#### Excerpted passage

Catala-specific questions
When to choose condition, rule vs booleans?
You may have noticed the keywords condition and rule in Catala scopes,
for instance:
declaration scope Foo:
input i content integer
output x condition
scope Foo:
rule x under condition i = 42 consequence fulfilled
The above is strictly equivalent to the following program:
declaration scope Foo:
input i content integer
output x content boolean
scope Foo:
definition x equals false
exception definition x under condition i = 42 consequence equals true
As the example shows, condition is a syntactic sugar
for declaring a boolean scope variable whose default value is false. In the body
of the scope, you must use rule instead of definition for defining under which
conditions the condition should be fulfilled (true) or not fulfilled (false).
It is possible to use exception and label on rules like for definitions,
but all the rules are implicitly exceptions of a base case where the condition
is false.
This behavior for condition and rule matches the legal intuition, making this
syntax easier to read for pieces of programs with complex code to set a boolean
variable.
Why do I have to cast values?
Some programming languages, like Javascript, do not make any distinction between
decimals and integers (there is a unique Number type). In others, like Python,
the distinction is hidden because the compiler or interpreter inserts implicit
casts whenever you use an integer when a decimal was needed. This approach eases
programming as you do not need to worry how the number is represented in memory,
things just work.
However, this approach has a downside, precisely because the language decides for you how the number is represented in memory. The downside is that you are not in control of how precise the computations are, and how values are casted from one representation to another. For instance, when casting a decimal to an integer, you will lose precision because of rounding or truncating; there are multiple ways to convert a number of months into a number of days depending on what you are computing.

########
#### Data supplied

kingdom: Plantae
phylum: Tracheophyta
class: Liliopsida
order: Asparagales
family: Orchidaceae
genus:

########

What you will do:
(a) In the Catala FAQ, what is the answer to each of these?
(i) What default value does a variable declared with condition have?
(ii) Which programming language is named as having a unique Number type?
(iii) In the body of a scope, which keyword must be used instead of definition to set when a condition is fulfilled?
(b) What does the Catala FAQ say, in two sentences?

Final answers:
(a)
(i) false
(ii) Javascript
(iii) rule

(b) In Catala, condition is syntactic sugar for a boolean scope variable whose default value is false, and its body uses rule instead of definition, with every rule implicitly an exception to a base case where the condition is false. Languages that hide or erase the distinction between decimals and integers make programming easier, but they leave you without control over how precise computations are and how values are cast from one representation to another.